EXCERPTED TEXT:
- - - - - - -

Legal Aid is a federally- and provincially-funded program that ensures “economically disadvantaged” Canadians have access to a lawyer or other legal resources should they be accused of serious criminal offences that could result in jail time. This also applies to youths charged under the Youth Criminal Justice Act.

The provinces or territories in which the applicant resides administer the legal services. Legal aid does not provide funding directly to individuals for their legal expenses.

Is legal aid free?

Not always. In some cases approved applicants are expected to pay a portion of their legal costs, which is determined after their provincial legal aid division has done an income assessment.

How do I qualify for legal aid?

Each province and territory has its own criteria for who can receive legal aid, so check with your jurisdictional legal aid organization. A list can be found on the Justice Canada website. Generally, your legal problem has to be one of the types of legal matters covered by the legal aid program in your area and you must fit within the financial requirements.

In British Columbia, a family of four may apply for legal aid if the family’s net monthly income (after deductions) is less than $3,470. In Saskatchewan the same-sized family would need to earn less than $1,690 per month, while in Ontario that total would be $2,684. In Manitoba the threshold is $2,834 a month. In the Yukon that same family would have to make under $2,600 to get funding. All amounts are current as of summer 2018.

- - - - - - -

ENTRIES PROVIDED:

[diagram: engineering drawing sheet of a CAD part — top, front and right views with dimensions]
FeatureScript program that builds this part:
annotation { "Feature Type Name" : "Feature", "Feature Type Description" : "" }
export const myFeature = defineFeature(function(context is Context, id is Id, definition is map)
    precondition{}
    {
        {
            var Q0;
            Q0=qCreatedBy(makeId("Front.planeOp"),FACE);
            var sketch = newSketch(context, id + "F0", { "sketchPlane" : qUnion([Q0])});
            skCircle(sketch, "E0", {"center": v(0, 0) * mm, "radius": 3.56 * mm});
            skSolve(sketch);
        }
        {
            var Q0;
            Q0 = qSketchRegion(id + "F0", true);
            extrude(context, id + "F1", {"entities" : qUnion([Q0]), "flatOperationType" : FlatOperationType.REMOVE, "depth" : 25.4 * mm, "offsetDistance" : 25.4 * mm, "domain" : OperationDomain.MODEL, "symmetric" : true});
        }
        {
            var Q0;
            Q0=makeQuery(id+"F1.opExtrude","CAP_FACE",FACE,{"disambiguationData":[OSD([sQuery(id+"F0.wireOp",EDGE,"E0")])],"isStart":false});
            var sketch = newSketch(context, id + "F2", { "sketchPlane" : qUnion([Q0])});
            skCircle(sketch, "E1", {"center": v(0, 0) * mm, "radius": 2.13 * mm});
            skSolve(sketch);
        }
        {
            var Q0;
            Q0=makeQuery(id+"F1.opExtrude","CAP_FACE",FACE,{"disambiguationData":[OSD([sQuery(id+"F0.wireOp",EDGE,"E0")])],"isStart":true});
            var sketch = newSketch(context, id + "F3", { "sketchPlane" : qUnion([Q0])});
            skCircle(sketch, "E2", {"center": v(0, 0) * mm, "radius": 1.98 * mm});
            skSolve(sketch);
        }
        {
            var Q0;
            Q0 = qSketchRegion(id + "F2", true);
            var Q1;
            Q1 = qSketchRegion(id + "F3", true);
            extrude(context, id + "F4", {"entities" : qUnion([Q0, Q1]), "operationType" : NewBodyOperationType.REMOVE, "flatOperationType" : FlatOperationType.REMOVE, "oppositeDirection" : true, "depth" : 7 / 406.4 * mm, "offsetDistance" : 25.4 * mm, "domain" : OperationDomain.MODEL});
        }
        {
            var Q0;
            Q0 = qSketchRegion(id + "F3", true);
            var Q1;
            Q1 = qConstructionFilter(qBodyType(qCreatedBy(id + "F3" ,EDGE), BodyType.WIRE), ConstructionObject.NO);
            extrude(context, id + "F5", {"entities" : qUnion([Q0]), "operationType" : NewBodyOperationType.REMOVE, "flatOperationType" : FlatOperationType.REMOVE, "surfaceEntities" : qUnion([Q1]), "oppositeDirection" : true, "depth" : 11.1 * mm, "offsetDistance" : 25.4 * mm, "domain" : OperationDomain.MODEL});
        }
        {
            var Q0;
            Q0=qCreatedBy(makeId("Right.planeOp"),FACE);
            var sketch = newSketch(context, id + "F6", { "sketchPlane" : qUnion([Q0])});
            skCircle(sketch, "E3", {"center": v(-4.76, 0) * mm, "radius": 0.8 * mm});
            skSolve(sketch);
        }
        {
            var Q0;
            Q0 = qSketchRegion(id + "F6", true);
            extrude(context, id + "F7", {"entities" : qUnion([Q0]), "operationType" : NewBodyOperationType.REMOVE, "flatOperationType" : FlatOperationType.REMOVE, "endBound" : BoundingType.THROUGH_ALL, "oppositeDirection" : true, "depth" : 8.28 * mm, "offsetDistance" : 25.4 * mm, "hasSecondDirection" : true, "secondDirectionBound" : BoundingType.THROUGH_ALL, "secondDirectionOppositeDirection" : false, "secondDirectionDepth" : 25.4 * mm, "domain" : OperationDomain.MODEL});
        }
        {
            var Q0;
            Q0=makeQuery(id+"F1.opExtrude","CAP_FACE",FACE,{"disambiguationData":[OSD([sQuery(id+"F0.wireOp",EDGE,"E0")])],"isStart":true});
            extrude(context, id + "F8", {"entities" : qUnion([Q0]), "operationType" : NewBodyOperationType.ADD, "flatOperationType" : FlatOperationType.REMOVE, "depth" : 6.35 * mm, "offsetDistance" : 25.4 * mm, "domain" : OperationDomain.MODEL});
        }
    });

- - - - - - -

WORK TO DO:
Write the next part of the passage on legal aid in Canada, starting after its final sentence.

EXERCISE OUTPUT:
Some of these numbers, such as those from B.C., are indexed to inflation and change annually, while others, such as Ontario’s are fixed. Legal aid also performs individual assessments for all applicants, so it’s best to treat these numbers as a general guide and not a hard cutoff. In most cases if you qualify for social assistance, you should also be able to receive legal aid.

If you have any questions of whether or not you qualify for legal aid, you should contact your local chapter.

What types of legal matters are covered by legal aid?

For those who qualify financially, all indictable criminal offences will be covered. An “indictable offence” is one that could result in jail time upon conviction such as murder and drug trafficking.

Less serious summary offences may also be covered if there is a possibility of jail time, you could lose your job upon conviction or you are unable to represent yourself.

Young offenders, those aged 12 to 17, are automatically covered for any legal matter if they qualify financially.

Family law matters involving divorce, separation, child custody and access are usually covered, as are most immigration issues.

Read more:

Legal Aid Program overview

Legal aid services in B.C.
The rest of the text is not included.